En tout état de cause, il est nécessaire pour Machiavel de tenir compte d'une psychologie objective et générale de l'humain, avec ses limites, ses déficiences. La nature même de son jugement sur l'histoire doit être prise dans une évolution historique, individuelle et collective. La doctrine politique et historique du grand Nicolas — politique et histoire sont tout un pour lui — est une doctrine du réalisme et de l'action, à partir du présent de la vie. Il ne s'agit donc jamais de fuir dans la nostalgie et la mélancolie d'un passé illusoire, mais le faire (as-) servir de manière critique à la construction du présent. De même que, dans d'autres textes, il s'agissait de ne jamais céder à la mauvaise foi et à la mauvaise conscience d'une représentation fataliste, à la manière de l'argument paresseux — fatum mahometanum, argos logos. L'image machiavélienne de la construction d'une digue qui arrête pour moitié les coups du sort reste probante et prégnante.

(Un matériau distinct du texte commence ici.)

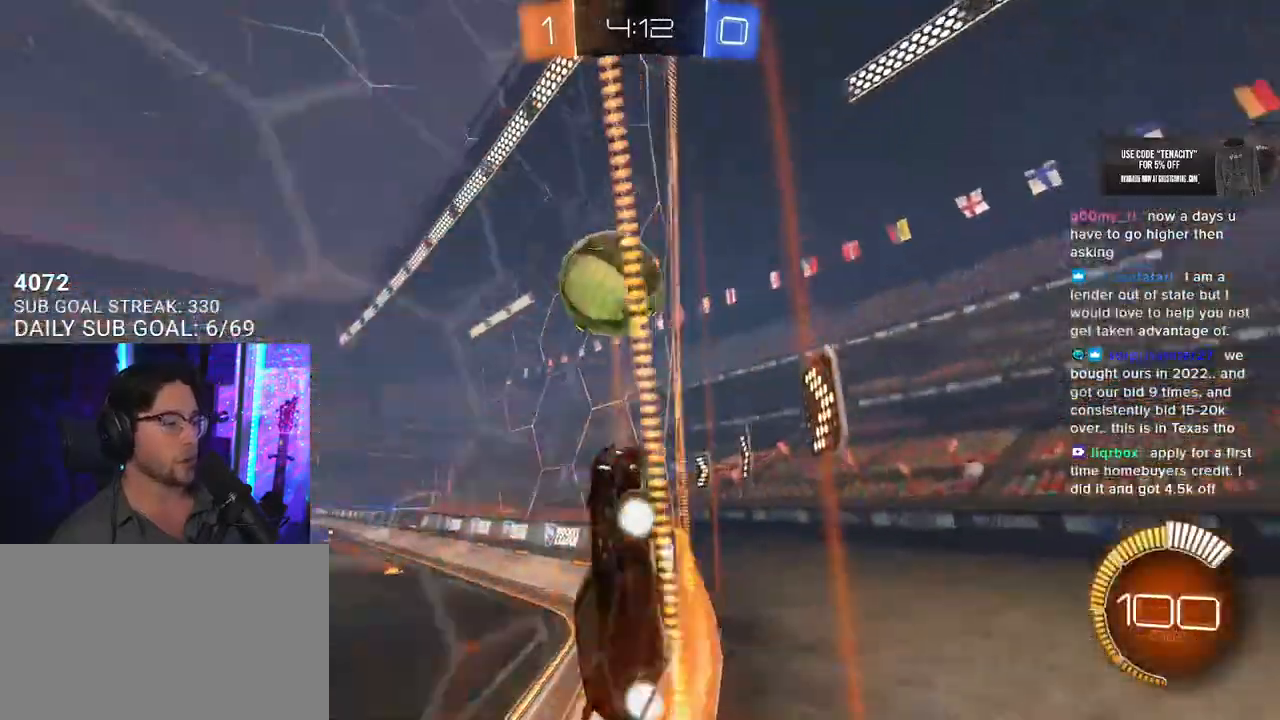
{"dt_ms": 500, "buttons": ["R2"], "left_stick": "center", "right_stick": "center", "button_events": [[200, "R2", "up"], [233, "L2", "down"], [300, "L2", "up"], [300, "R2", "down"]]}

Machiavel semble ici nous suggérer par anticipation la profonde pensée de Paul Veyne à la fin de son ouvrage Comment on écrit l'histoire, selon laquelle, d'une part l'histoire ne sera que ce que nous en ferons d'après les documents disponibles, et d'autre part, plus profondément, elle ne sera que ce que les conventions du genre (i.e. la démarche historienne), elles-mêmes soumises à la marche du temps, feront d'elle.
Christophe Steinlein (novembre 2003).